Multilingual Few-Shot Learning via Language Model Retrieval

Genta Indra Winata,Liang-Kang Huang,Soumya Vadlamannati,Yash Chandarana
2023-06-19
Abstract:Transformer-based language models have achieved remarkable success in few-shot in-context learning and drawn a lot of research interest. However, these models' performance greatly depends on the choice of the example prompts and also has high variability depending on how samples are chosen. In this paper, we conduct a comprehensive study of retrieving semantically similar few-shot samples and using them as the context, as it helps the model decide the correct label without any gradient update in the multilingual and cross-lingual settings. We evaluate the proposed method on five natural language understanding datasets related to intent detection, question classification, sentiment analysis, and topic classification. The proposed method consistently outperforms random sampling in monolingual and cross-lingual tasks in non-English languages.
Computation and Language
What problem does this paper attempt to address?

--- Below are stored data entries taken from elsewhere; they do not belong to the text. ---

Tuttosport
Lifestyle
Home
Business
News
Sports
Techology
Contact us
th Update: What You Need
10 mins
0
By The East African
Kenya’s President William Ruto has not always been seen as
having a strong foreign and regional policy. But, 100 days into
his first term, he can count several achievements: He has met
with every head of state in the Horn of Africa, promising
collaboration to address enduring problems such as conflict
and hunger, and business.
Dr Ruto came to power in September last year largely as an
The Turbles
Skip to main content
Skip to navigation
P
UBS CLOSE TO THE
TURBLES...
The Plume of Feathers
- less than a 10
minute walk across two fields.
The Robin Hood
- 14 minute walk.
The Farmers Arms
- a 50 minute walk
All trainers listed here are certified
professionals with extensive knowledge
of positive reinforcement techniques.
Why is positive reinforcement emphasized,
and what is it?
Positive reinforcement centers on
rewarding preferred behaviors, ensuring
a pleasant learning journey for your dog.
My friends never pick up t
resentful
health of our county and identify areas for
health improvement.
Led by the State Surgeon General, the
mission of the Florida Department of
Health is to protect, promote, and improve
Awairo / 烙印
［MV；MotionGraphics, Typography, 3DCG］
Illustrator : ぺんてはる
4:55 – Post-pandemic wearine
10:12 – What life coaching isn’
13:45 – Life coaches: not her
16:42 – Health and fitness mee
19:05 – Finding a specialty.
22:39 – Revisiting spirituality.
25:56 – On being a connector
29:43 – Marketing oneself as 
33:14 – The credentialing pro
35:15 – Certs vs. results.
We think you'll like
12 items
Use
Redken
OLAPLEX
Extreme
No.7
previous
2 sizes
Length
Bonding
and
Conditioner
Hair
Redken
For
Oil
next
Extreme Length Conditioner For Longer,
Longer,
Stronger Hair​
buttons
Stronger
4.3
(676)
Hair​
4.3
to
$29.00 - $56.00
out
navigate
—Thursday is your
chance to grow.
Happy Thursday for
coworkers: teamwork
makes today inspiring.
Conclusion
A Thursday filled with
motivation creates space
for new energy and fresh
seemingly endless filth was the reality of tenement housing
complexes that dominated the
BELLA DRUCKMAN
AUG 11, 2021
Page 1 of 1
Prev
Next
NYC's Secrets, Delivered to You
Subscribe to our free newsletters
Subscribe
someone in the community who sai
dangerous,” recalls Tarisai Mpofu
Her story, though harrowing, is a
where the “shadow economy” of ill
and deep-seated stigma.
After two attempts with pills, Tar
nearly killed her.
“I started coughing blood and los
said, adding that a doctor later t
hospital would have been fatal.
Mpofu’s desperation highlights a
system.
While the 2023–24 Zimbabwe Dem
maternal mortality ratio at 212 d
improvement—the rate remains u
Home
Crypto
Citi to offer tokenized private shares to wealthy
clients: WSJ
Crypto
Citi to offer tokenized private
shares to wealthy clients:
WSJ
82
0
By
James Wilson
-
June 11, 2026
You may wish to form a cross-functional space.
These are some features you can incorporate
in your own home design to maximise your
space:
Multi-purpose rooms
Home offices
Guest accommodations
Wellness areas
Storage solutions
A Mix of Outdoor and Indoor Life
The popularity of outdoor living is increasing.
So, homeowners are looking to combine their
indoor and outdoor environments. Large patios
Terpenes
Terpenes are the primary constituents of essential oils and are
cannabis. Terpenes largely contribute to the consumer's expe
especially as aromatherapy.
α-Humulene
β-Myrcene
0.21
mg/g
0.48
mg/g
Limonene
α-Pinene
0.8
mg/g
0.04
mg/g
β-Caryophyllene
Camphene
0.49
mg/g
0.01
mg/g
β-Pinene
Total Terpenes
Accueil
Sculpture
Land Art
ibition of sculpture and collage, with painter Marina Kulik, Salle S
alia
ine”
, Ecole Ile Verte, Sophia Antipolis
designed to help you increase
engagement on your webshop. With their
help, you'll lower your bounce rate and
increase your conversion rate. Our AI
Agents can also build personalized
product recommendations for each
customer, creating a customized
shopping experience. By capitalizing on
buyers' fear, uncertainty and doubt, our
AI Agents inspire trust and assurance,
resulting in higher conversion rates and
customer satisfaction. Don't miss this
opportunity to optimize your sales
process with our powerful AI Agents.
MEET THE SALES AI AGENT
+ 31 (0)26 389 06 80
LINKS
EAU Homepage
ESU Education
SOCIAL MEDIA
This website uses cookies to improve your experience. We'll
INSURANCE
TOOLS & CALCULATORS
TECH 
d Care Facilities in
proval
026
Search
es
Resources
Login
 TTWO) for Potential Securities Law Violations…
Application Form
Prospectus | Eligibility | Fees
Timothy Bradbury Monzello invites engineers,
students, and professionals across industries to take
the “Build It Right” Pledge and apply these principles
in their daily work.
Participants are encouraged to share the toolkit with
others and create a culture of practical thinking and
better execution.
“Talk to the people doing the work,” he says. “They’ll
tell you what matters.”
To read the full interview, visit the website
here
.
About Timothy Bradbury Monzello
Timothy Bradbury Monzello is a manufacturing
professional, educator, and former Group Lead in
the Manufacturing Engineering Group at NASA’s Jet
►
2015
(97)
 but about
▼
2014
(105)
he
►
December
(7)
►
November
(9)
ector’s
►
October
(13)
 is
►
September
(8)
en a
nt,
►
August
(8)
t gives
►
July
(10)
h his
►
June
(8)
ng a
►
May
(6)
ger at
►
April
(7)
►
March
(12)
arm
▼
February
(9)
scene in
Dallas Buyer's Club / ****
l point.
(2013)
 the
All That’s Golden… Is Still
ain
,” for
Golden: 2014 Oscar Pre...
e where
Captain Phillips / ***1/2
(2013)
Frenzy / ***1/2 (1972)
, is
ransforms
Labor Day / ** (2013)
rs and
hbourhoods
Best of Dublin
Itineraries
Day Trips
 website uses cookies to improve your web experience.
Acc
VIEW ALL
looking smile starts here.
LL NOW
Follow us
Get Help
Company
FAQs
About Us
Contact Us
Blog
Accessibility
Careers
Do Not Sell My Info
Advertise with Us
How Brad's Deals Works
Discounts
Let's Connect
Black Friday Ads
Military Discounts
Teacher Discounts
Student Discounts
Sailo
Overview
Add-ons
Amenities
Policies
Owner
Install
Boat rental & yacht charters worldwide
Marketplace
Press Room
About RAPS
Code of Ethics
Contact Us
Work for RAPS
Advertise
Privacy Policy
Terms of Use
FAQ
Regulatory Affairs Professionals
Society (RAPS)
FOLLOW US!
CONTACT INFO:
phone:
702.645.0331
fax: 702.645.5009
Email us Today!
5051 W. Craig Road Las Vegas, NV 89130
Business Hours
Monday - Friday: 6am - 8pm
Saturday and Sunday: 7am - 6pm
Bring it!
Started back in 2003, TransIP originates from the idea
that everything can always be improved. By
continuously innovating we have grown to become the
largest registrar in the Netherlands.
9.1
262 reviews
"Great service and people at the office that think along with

The problem that this paper attempts to solve is how to retrieve few - shot samples through semantic similarity in multilingual and cross - language environments, so as to improve the performance of Transformer - based language models in few - shot learning tasks. Specifically, the paper focuses on the following aspects: 1. **The influence of selected example prompts**: Existing research shows that the performance of Transformer language models in few - shot learning largely depends on the quality of the selected example prompts. Different selections of example prompts can lead to significant differences in model performance. 2. **Comparison between random sampling and semantic - similarity - based sampling**: The paper experimentally compares the effects of random sampling and semantic - similarity - based sampling methods in multilingual and cross - language tasks. The study finds that using semantically similar samples as context can more effectively help the model make correct predictions without the need for gradient updates. 3. **Challenges in cross - language tasks**: In non - English and cross - language tasks, how to select appropriate samples as context is a problem that has not been fully explored. The paper experimentally verifies the effectiveness of the semantic - similarity - based sampling strategy in these tasks. 4. **Stability of model performance**: The paper also explores the influence of different sampling strategies on the stability of model performance. The results show that when using samples that are more semantically similar to the query samples, the model's performance is more stable; conversely, using dissimilar samples will lead to performance degradation. In summary, the main objective of this paper is to systematically study and experiment to verify whether using the semantic - similarity - based sampling strategy can effectively improve the performance of few - shot learning in multilingual and cross - language tasks, and provide specific empirical support.